To do this, I wrote a Python script which consumed the input JSON, parsed it to get the available instructions, and iterated through the map. Each instruction type has a unique construction, which I used to determine how many of each type of isntruction was contained. This tool only requires one pass through the program JSON to determine the count of each instruction type.
This tool could readily be extended to gather information about the types of instructions in a program.

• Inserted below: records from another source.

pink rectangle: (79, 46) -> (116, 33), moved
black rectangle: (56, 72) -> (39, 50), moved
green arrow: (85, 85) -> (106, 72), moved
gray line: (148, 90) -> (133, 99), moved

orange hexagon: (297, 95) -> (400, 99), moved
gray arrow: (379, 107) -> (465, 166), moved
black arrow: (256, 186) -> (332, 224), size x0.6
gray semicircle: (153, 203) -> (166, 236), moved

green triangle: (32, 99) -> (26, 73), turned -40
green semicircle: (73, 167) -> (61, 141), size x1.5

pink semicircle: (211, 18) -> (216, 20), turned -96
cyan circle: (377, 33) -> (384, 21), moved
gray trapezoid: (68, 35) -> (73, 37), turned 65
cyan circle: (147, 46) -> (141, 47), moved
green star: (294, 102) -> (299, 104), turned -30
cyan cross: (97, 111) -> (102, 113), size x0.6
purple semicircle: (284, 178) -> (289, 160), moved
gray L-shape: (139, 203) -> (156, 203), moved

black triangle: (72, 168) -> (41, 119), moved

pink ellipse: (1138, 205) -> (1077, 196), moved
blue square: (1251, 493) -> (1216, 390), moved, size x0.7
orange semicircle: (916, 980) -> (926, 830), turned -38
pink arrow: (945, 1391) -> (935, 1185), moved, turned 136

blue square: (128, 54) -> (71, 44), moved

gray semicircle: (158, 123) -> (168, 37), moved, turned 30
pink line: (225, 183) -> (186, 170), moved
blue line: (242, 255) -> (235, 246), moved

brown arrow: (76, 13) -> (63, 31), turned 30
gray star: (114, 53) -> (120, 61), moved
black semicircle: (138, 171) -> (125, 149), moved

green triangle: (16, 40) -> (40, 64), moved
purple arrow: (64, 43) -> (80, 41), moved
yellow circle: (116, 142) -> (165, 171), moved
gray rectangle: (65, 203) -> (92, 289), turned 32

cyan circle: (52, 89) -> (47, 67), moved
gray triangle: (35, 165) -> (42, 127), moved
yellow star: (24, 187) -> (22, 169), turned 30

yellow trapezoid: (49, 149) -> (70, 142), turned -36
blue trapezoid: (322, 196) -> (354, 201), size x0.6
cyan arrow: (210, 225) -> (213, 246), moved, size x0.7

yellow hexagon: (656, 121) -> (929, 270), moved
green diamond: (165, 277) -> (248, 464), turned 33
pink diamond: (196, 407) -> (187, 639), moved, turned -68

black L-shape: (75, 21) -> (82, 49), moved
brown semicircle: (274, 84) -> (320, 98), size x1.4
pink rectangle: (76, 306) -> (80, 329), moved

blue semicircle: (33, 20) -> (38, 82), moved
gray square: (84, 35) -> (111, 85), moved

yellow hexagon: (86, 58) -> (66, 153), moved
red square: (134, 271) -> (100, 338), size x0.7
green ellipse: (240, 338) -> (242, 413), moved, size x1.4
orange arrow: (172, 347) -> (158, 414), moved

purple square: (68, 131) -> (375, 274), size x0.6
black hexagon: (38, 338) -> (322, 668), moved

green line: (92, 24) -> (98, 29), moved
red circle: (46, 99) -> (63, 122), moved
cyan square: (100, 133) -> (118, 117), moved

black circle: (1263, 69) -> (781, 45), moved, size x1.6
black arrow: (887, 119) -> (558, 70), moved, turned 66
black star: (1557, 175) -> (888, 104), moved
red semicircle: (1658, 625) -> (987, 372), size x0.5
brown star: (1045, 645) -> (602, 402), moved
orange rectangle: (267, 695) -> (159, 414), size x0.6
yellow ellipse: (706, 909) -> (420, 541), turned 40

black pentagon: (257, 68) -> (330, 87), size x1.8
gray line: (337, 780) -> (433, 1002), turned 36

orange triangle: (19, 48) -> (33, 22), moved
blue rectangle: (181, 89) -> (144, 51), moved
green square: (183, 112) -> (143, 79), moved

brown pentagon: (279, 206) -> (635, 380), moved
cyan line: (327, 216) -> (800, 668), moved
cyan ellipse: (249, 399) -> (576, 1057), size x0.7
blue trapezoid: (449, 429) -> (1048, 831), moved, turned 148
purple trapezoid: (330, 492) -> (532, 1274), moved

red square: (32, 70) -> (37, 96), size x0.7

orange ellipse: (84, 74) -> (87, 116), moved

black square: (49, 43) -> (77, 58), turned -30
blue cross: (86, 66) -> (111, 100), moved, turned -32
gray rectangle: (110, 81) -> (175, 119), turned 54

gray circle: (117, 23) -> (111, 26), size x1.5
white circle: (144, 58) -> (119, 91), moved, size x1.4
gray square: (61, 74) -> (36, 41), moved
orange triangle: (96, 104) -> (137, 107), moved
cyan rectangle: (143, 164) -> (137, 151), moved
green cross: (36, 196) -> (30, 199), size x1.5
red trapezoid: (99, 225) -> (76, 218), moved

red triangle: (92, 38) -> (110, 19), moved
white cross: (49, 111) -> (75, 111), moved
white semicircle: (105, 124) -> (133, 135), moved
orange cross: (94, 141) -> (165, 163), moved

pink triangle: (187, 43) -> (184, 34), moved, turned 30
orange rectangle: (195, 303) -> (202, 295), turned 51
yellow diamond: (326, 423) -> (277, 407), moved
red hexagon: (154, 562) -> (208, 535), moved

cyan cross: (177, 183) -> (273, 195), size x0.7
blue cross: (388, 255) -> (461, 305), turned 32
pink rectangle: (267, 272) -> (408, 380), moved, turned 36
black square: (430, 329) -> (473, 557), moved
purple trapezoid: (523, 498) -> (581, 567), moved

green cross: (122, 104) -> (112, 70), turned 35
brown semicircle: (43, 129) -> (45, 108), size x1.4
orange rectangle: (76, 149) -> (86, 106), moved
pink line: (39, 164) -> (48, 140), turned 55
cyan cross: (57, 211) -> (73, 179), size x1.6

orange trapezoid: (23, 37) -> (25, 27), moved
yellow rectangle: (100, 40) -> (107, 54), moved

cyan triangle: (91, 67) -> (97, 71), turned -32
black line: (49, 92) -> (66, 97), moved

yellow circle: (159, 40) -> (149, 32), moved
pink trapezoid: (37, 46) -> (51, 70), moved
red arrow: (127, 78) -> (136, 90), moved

The code for this tool is shared below:
Testing
I tested this program on a handful of the provided benchmarks, and verified the results by hand. Some results are shared below:
$ bril2json < ../benchmarks/core/hanoi.bril | python tool.py
{'constant': 5, 'value': 2, 'effect': 6}
[15:10:42] michaelmaurer:~/Documents/NEU/EECE7309-compilers/bril/mytools$ bril2json < ../benchmarks/core/birthday.bril | python tool.py
{'constant': 9, 'value': 26, 'effect': 4}
[15:11:04] michaelmaurer:~/Documents/NEU/EECE7309-compilers/bril/mytools$ bril2json < ../benchmarks/core/collatz.bril | python tool.py
{'constant': 3, 'value': 7, 'effect': 7}
Challenges faced
Originally, I had planned to construct a program which identified all control flow instructions, and further identified how many basic blocks the program contained. I moved away from this because I was not sure how exactly to handle call and ret instructions at this time, and it seems likely this work is coming in a future assignment.
Another challenge was that I had at first not realized that labels are contained within the instructions in the json files. This was causing my program to crash, and required some (brief) debugging.
Code
The code for this assignment is contained in the latest commit in my fork of Bril.